The theme for this game jam was "hallucinations". You play as Cadence who is haunted by visions of her late boyfriend and struggles to choose between letting go or following him.
It was incredibly heart-warming to hear from players who could relate to Cadence's experience. I talked about it in this TEDx talk (in Arabic).
Toastache was essentially made on a dare. I told my cousin I could make a game out of anything. He pointed to a piece of toast. Three days later, Toastache was released.
It was also a market test — I wanted to see if I could make a profitable game in less than a week. It was sponsored for $1000 and was played over 7 million times.
As silly as the game is, it remains one of my only creations that is widely enjoyed across age-groups and cultures.
Tiny Timmy and Big Bill won 1st place in innovation in Ludum Dare 23.
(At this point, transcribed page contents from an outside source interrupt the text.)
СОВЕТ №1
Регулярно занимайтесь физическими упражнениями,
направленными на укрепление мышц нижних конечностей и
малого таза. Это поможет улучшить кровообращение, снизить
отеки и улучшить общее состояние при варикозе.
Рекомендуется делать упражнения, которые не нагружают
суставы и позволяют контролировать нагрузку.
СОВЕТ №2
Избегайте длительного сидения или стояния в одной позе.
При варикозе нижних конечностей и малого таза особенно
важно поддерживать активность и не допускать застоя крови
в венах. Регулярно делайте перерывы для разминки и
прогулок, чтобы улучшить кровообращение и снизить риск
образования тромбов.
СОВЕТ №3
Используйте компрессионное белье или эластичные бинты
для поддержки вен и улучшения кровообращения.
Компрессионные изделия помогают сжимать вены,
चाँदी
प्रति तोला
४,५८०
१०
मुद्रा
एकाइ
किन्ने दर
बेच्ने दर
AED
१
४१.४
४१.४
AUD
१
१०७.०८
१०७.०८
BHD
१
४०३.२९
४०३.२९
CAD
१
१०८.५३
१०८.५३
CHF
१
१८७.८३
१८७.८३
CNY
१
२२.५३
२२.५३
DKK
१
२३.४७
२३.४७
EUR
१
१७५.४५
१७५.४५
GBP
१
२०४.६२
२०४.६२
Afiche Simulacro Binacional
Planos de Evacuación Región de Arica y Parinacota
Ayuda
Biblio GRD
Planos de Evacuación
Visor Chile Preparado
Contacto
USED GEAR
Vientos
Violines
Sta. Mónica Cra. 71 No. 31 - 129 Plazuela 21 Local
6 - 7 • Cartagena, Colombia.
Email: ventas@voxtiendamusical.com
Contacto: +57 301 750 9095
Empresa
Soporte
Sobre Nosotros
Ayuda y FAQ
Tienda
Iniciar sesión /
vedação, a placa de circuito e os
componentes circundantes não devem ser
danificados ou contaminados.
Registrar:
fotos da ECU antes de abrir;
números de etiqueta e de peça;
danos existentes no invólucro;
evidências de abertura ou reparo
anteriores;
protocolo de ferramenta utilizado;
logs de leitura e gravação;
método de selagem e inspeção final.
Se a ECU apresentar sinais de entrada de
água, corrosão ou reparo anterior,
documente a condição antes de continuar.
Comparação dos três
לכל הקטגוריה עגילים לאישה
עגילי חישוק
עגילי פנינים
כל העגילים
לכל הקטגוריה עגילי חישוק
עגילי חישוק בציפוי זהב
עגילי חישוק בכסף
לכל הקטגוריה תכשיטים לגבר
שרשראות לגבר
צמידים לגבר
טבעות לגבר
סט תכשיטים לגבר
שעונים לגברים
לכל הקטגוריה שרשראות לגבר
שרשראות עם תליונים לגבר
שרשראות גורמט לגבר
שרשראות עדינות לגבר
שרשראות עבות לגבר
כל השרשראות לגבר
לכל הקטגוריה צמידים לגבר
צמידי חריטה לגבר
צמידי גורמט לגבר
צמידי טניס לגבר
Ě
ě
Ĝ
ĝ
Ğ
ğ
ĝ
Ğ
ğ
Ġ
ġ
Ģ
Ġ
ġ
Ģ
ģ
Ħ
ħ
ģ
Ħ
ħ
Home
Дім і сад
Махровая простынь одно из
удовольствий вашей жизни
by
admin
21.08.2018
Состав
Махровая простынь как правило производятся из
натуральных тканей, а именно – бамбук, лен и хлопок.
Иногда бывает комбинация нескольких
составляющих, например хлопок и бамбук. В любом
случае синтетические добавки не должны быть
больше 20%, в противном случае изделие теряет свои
This game was intended to be played as a single player game. The challenge was controlling two characters with different abilities simultaneously.
I was delighted to see people turn it into a multiplayer experience (often with their siblings). I wrote about how I battled a spider, a fever and the power grid to finish this game.
I Spy (A Ghost) ! won 4th place in innovation in Ludum Dare 33.
Following up on my experiment with Tiny Timmy and Big Bill, I wanted to create a game that took advantage of the surrounding physical context.
It's a two player game, ghost vs human, where the ghost uses a mobile device and the human uses a computer. Neither can see the other on their screen, and peering over the shoulder is encouraged (and easier for the ghost).
ChronoCombat won 2nd place in innovation in Ludum Dare 38.
This is one of my favorite game concepts that I hope to expand on. It's a first person shooter where players experience the world in "segregated time slices". Each player plans out the next few seconds of motion while time is frozen, and it all plays out together.
You don't shoot at where you see others — you shoot at where you think they're going to be in 3 seconds. It's quite a mind game.